### [WHAT THIS TASK INVOLVES]
The data below should be transcribed in full, with no picture included.

(Collected data)
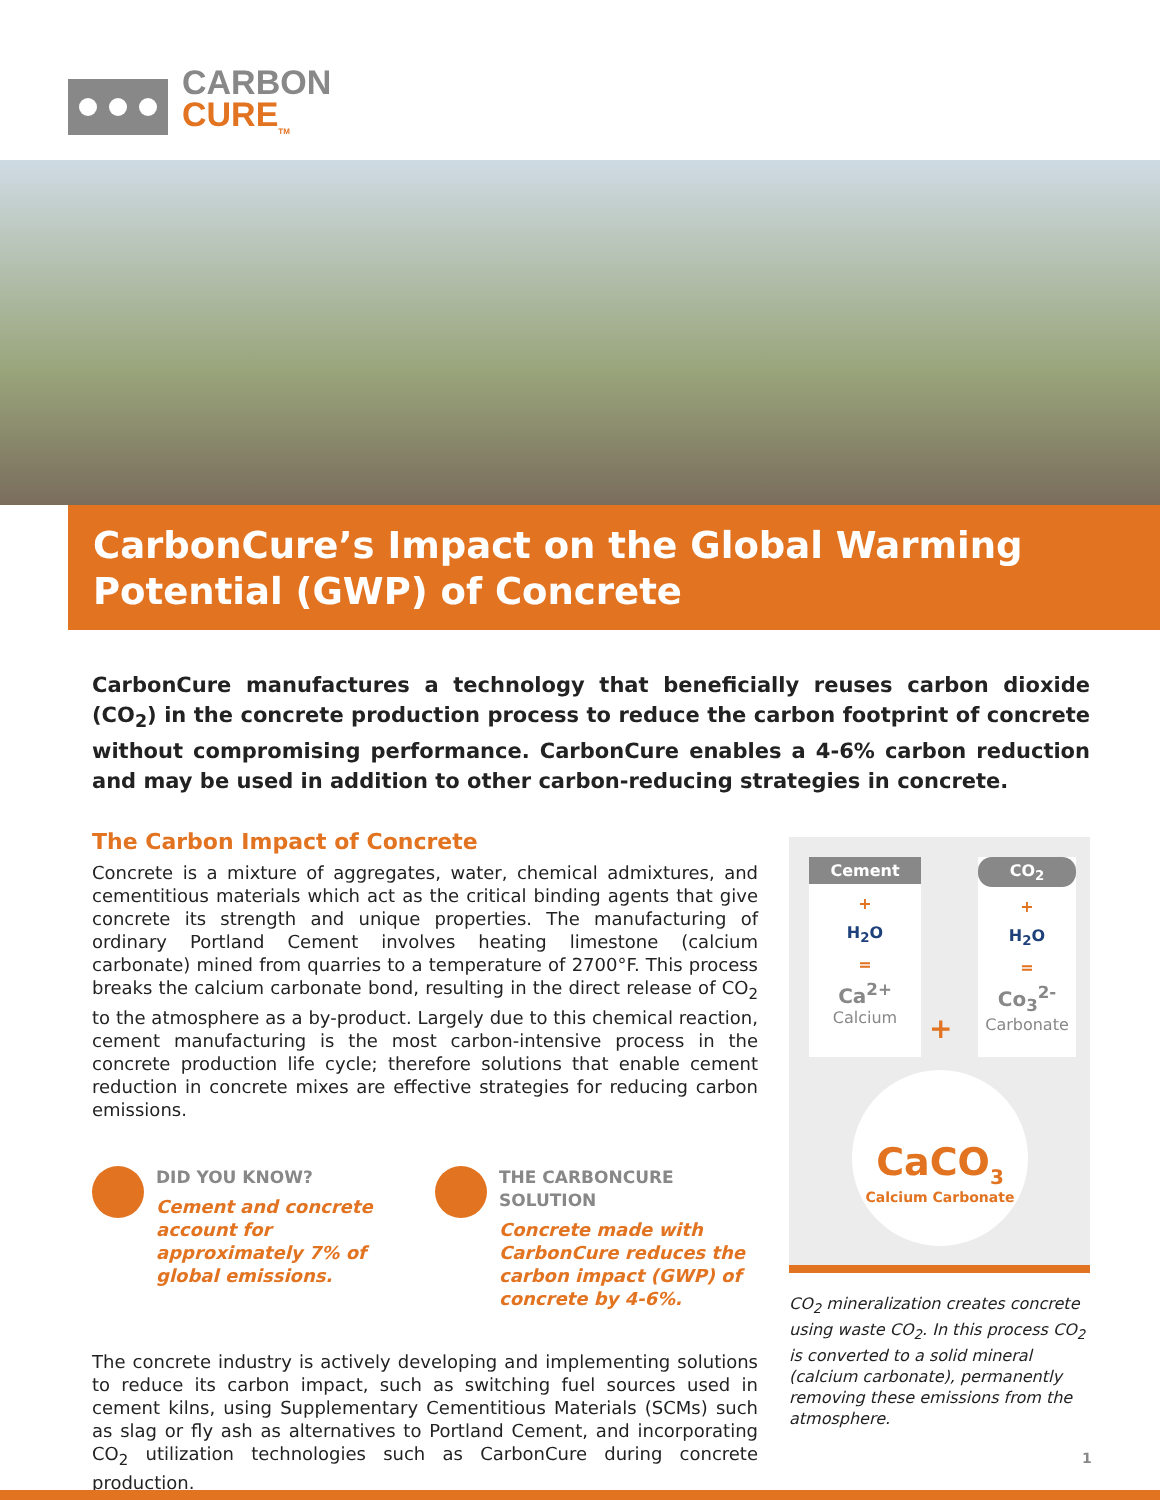CARBON
CURE<sub>TM</sub>
CarbonCure’s Impact on the Global Warming Potential (GWP) of Concrete
CarbonCure manufactures a technology that beneficially reuses carbon dioxide (CO<sub>2</sub>) in the concrete production process to reduce the carbon footprint of concrete without compromising performance. CarbonCure enables a 4-6% carbon reduction and may be used in addition to other carbon-reducing strategies in concrete.
The Carbon Impact of Concrete
Concrete is a mixture of aggregates, water, chemical admixtures, and cementitious materials which act as the critical binding agents that give concrete its strength and unique properties. The manufacturing of ordinary Portland Cement involves heating limestone (calcium carbonate) mined from quarries to a temperature of 2700°F. This process breaks the calcium carbonate bond, resulting in the direct release of CO<sub>2</sub> to the atmosphere as a by-product. Largely due to this chemical reaction, cement manufacturing is the most carbon-intensive process in the concrete production life cycle; therefore solutions that enable cement reduction in concrete mixes are effective strategies for reducing carbon emissions.
DID YOU KNOW?
Cement and concrete account for approximately 7% of global emissions.
THE CARBONCURE SOLUTION
Concrete made with CarbonCure reduces the carbon impact (GWP) of concrete by 4-6%.
The concrete industry is actively developing and implementing solutions to reduce its carbon impact, such as switching fuel sources used in cement kilns, using Supplementary Cementitious Materials (SCMs) such as slag or fly ash as alternatives to Portland Cement, and incorporating CO<sub>2</sub> utilization technologies such as CarbonCure during concrete production.
Cement
+
H<sub>2</sub>O
=
Ca<sup>2+</sup>
Calcium
+
CO<sub>2</sub>
+
H<sub>2</sub>O
=
Co<sub>3</sub><sup>2-</sup>
Carbonate
CaCO<sub>3</sub>
Calcium Carbonate
CO<sub>2</sub> mineralization creates concrete using waste CO<sub>2</sub>. In this process CO<sub>2</sub> is converted to a solid mineral (calcium carbonate), permanently removing these emissions from the atmosphere.
1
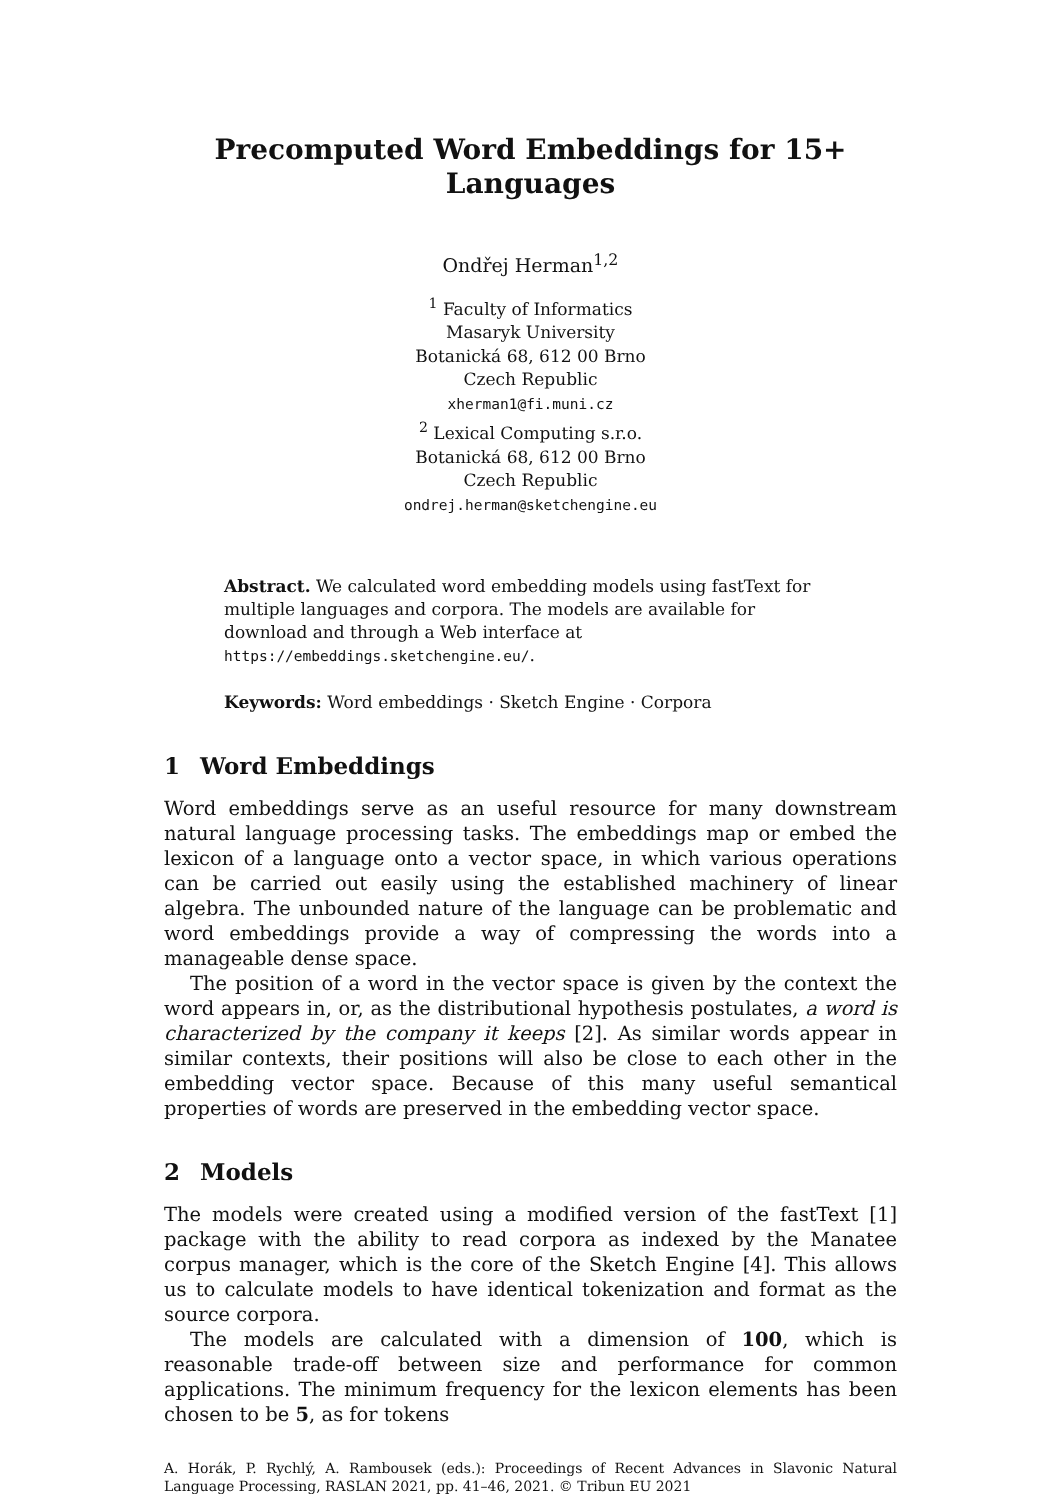Precomputed Word Embeddings for 15+ Languages
Ondřej Herman<sup>1,2</sup>
<sup>1</sup> Faculty of Informatics
Masaryk University
Botanická 68, 612 00 Brno
Czech Republic
xherman1@fi.muni.cz
<sup>2</sup> Lexical Computing s.r.o.
Botanická 68, 612 00 Brno
Czech Republic
ondrej.herman@sketchengine.eu
Abstract. We calculated word embedding models using fastText for multiple languages and corpora. The models are available for download and through a Web interface at https://embeddings.sketchengine.eu/.
Keywords: Word embeddings · Sketch Engine · Corpora
1 Word Embeddings
Word embeddings serve as an useful resource for many downstream natural language processing tasks. The embeddings map or embed the lexicon of a language onto a vector space, in which various operations can be carried out easily using the established machinery of linear algebra. The unbounded nature of the language can be problematic and word embeddings provide a way of compressing the words into a manageable dense space.
The position of a word in the vector space is given by the context the word appears in, or, as the distributional hypothesis postulates, a word is characterized by the company it keeps [2]. As similar words appear in similar contexts, their positions will also be close to each other in the embedding vector space. Because of this many useful semantical properties of words are preserved in the embedding vector space.
2 Models
The models were created using a modified version of the fastText [1] package with the ability to read corpora as indexed by the Manatee corpus manager, which is the core of the Sketch Engine [4]. This allows us to calculate models to have identical tokenization and format as the source corpora.
The models are calculated with a dimension of 100, which is reasonable trade-off between size and performance for common applications. The minimum frequency for the lexicon elements has been chosen to be 5, as for tokens
A. Horák, P. Rychlý, A. Rambousek (eds.): Proceedings of Recent Advances in Slavonic Natural Language Processing, RASLAN 2021, pp. 41–46, 2021. © Tribun EU 2021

### [COMPLETED TASK]
CARBON
CURE<sub>TM</sub>
CarbonCure’s Impact on the Global Warming Potential (GWP) of Concrete
CarbonCure manufactures a technology that beneficially reuses carbon dioxide (CO<sub>2</sub>) in the concrete production process to reduce the carbon footprint of concrete without compromising performance. CarbonCure enables a 4-6% carbon reduction and may be used in addition to other carbon-reducing strategies in concrete.
The Carbon Impact of Concrete
Concrete is a mixture of aggregates, water, chemical admixtures, and cementitious materials which act as the critical binding agents that give concrete its strength and unique properties. The manufacturing of ordinary Portland Cement involves heating limestone (calcium carbonate) mined from quarries to a temperature of 2700°F. This process breaks the calcium carbonate bond, resulting in the direct release of CO<sub>2</sub> to the atmosphere as a by-product. Largely due to this chemical reaction, cement manufacturing is the most carbon-intensive process in the concrete production life cycle; therefore solutions that enable cement reduction in concrete mixes are effective strategies for reducing carbon emissions.
DID YOU KNOW?
Cement and concrete account for approximately 7% of global emissions.
THE CARBONCURE SOLUTION
Concrete made with CarbonCure reduces the carbon impact (GWP) of concrete by 4-6%.
The concrete industry is actively developing and implementing solutions to reduce its carbon impact, such as switching fuel sources used in cement kilns, using Supplementary Cementitious Materials (SCMs) such as slag or fly ash as alternatives to Portland Cement, and incorporating CO<sub>2</sub> utilization technologies such as CarbonCure during concrete production.
Cement
+
H<sub>2</sub>O
=
Ca<sup>2+</sup>
Calcium
+
CO<sub>2</sub>
+
H<sub>2</sub>O
=
Co<sub>3</sub><sup>2-</sup>
Carbonate
CaCO<sub>3</sub>
Calcium Carbonate
CO<sub>2</sub> mineralization creates concrete using waste CO<sub>2</sub>. In this process CO<sub>2</sub> is converted to a solid mineral (calcium carbonate), permanently removing these emissions from the atmosphere.
1
Precomputed Word Embeddings for 15+ Languages
Ondřej Herman<sup>1,2</sup>
<sup>1</sup> Faculty of Informatics
Masaryk University
Botanická 68, 612 00 Brno
Czech Republic
xherman1@fi.muni.cz
<sup>2</sup> Lexical Computing s.r.o.
Botanická 68, 612 00 Brno
Czech Republic
ondrej.herman@sketchengine.eu
Abstract. We calculated word embedding models using fastText for multiple languages and corpora. The models are available for download and through a Web interface at https://embeddings.sketchengine.eu/.
Keywords: Word embeddings · Sketch Engine · Corpora
1 Word Embeddings
Word embeddings serve as an useful resource for many downstream natural language processing tasks. The embeddings map or embed the lexicon of a language onto a vector space, in which various operations can be carried out easily using the established machinery of linear algebra. The unbounded nature of the language can be problematic and word embeddings provide a way of compressing the words into a manageable dense space.
The position of a word in the vector space is given by the context the word appears in, or, as the distributional hypothesis postulates, a word is characterized by the company it keeps [2]. As similar words appear in similar contexts, their positions will also be close to each other in the embedding vector space. Because of this many useful semantical properties of words are preserved in the embedding vector space.
2 Models
The models were created using a modified version of the fastText [1] package with the ability to read corpora as indexed by the Manatee corpus manager, which is the core of the Sketch Engine [4]. This allows us to calculate models to have identical tokenization and format as the source corpora.
The models are calculated with a dimension of 100, which is reasonable trade-off between size and performance for common applications. The minimum frequency for the lexicon elements has been chosen to be 5, as for tokens
A. Horák, P. Rychlý, A. Rambousek (eds.): Proceedings of Recent Advances in Slavonic Natural Language Processing, RASLAN 2021, pp. 41–46, 2021. © Tribun EU 2021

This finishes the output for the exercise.